Democrats in the Montana Legislature sponsored two bills this session that would have made it easier for farmers to repair their own equipment. Our bills would have required manufacturers sell diagnostic repair tools directly to farmers, ranchers and independent repair shops. We had strong support from Montana’s ag producers and repair shops, and this common-sense legislation should have become law. But after intense lobbying from the big manufacturers, Republicans turned their backs on farmers and ranchers and killed both bills.
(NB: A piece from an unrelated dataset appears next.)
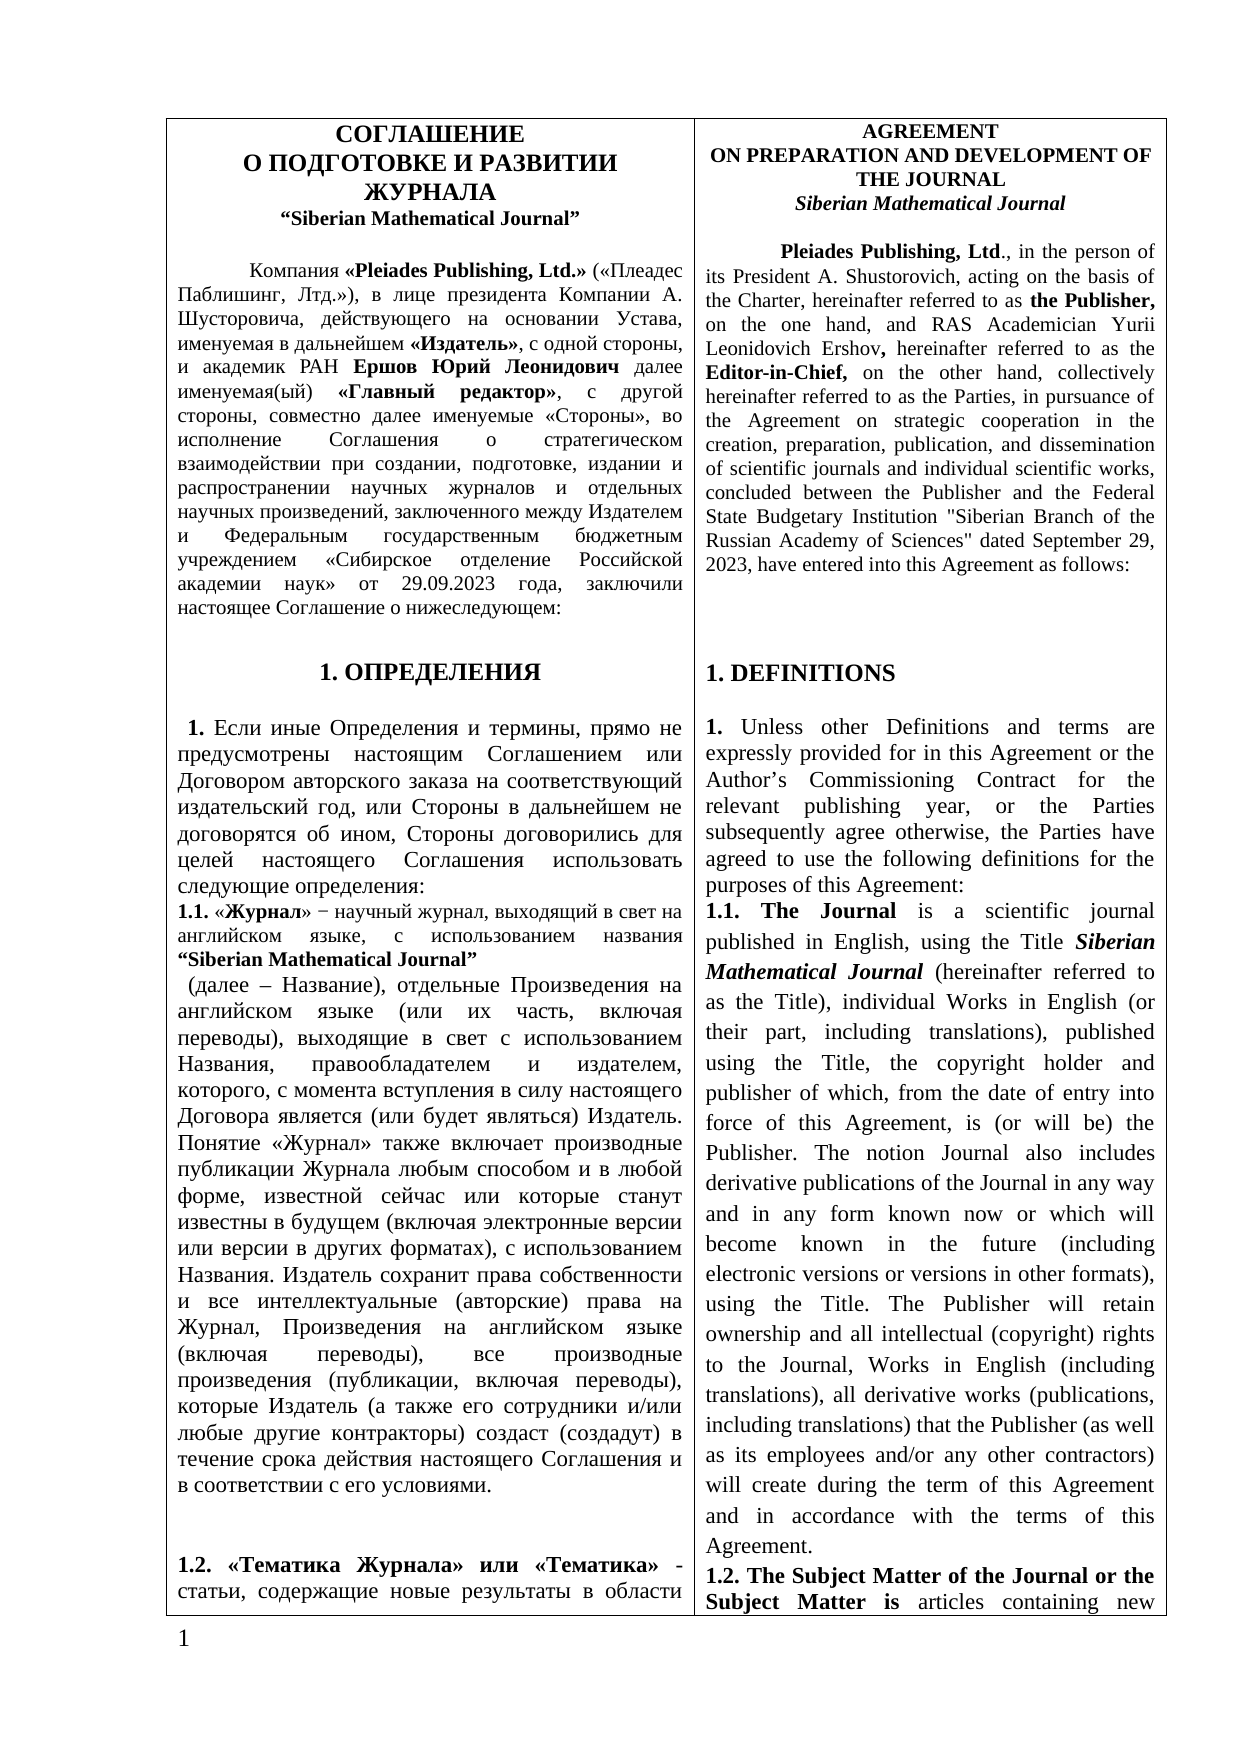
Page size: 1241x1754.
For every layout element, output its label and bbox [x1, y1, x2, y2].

We aren’t going to give up on our bills, and we’ll try once more when the Legislature meets again in 2023. Farmers and ranchers can’t wait that long, though, and they can’t go through another growing season without the ability to repair their tractors. Fortunately, a few weeks ago President Biden directed the Federal Trade Commission (FTC) to put rules in place that protect farmers’ and ranchers’ right to repair their own equipment. Every week counts, and those protections aren’t here yet, so we joined 39 of our Democratic colleagues from the Legislature to put pressure on the FTC. We are pushing them to work with farmers and ranchers to get strong right to repair rules on the books.

Ag production is the backbone of Montana’s economy, and at a time when drought is putting enormous pressure on farmers and ranchers, every elected official in this state should be giving producers the tools they need to do their work. Ag producers from Eureka to Ekalaka and Plentywood to Dillon deserve the right to service and repair their own equipment. Anyone who refuses to stand up for the right to repair is turning their backs on the folks who put them in office.

Mark Sweeney is a Democrat from Philipsburg who represents Senate District 39. Tom France is a Democrat from Missoula who represents House District 94. Katie Sullivan is a Democrat from Missoula who represents House District 89.